### Work item
Give back an exact copy of the listing that follows, without the pictures.

### Data

Content starts

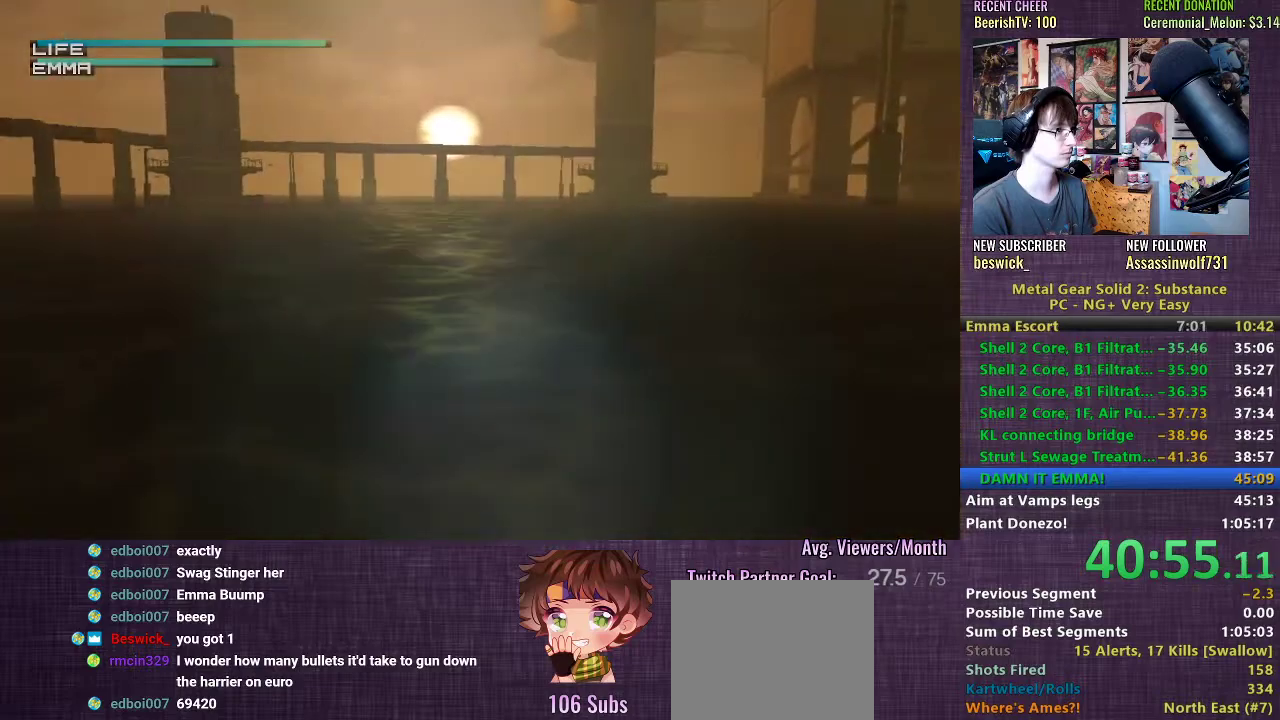
{"buttons": ["R1"], "left_stick": "center", "right_stick": "center", "events": [[250, "CIRCLE", "down"], [367, "CIRCLE", "up"]]}
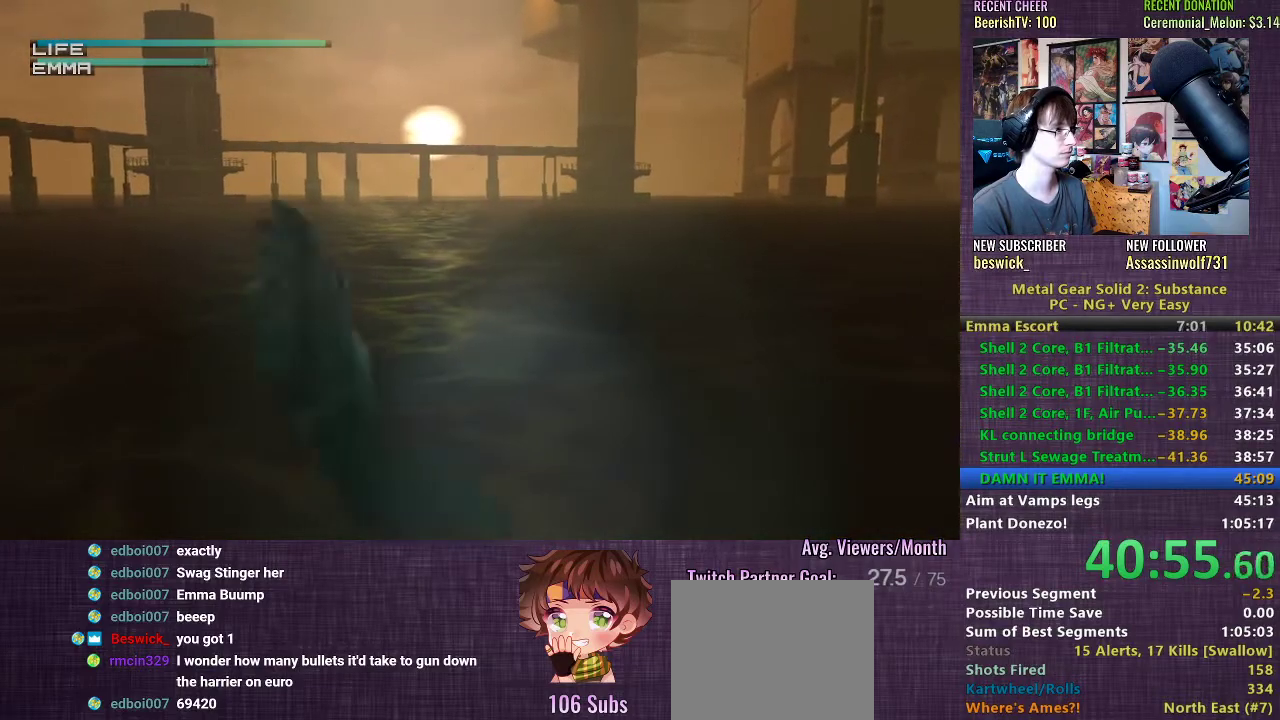
{"buttons": ["R1"], "left_stick": "center", "right_stick": "center", "events": [[183, "left_stick", "left"], [400, "left_stick", "center"]]}
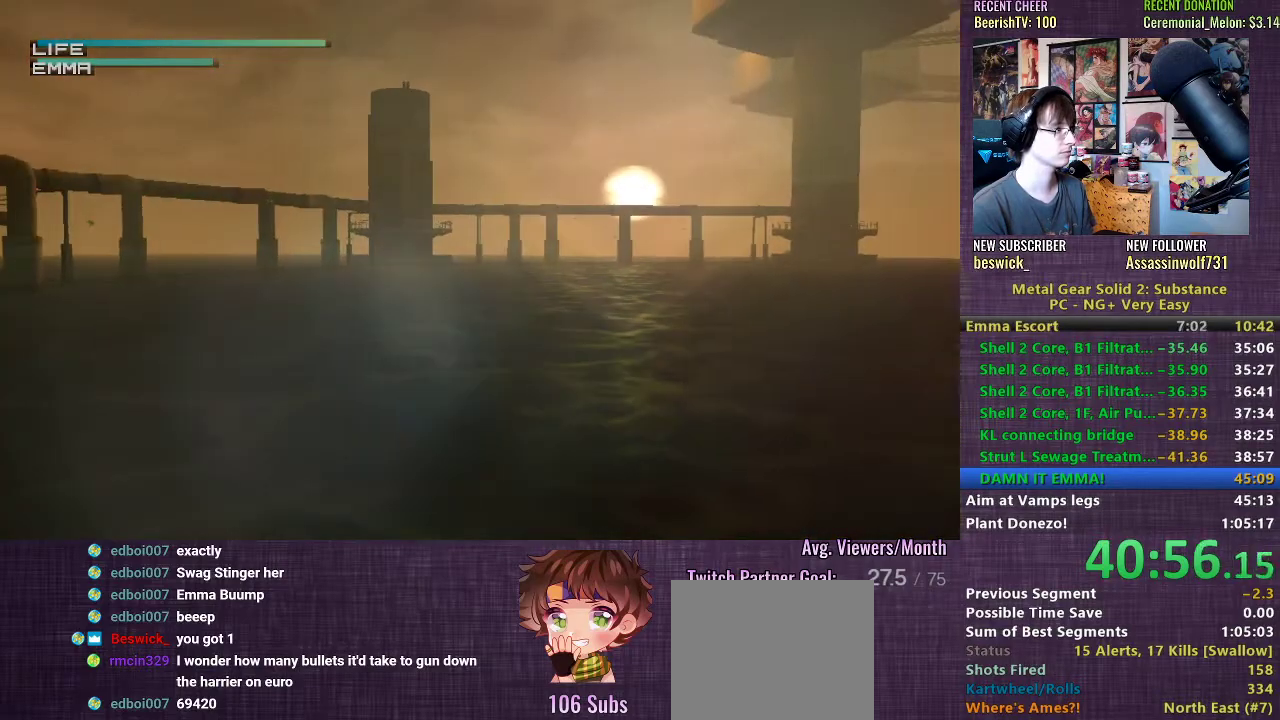
{"buttons": ["R1"], "left_stick": "up-left", "right_stick": "center", "events": [[283, "left_stick", "up-left"]]}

Content ends

### Answer to this problem
{"buttons": ["R1"], "left_stick": "center", "right_stick": "center", "events": [[250, "CIRCLE", "down"], [367, "CIRCLE", "up"]]}
{"buttons": ["R1"], "left_stick": "center", "right_stick": "center", "events": [[183, "left_stick", "left"], [400, "left_stick", "center"]]}
{"buttons": ["R1"], "left_stick": "up-left", "right_stick": "center", "events": [[283, "left_stick", "up-left"]]}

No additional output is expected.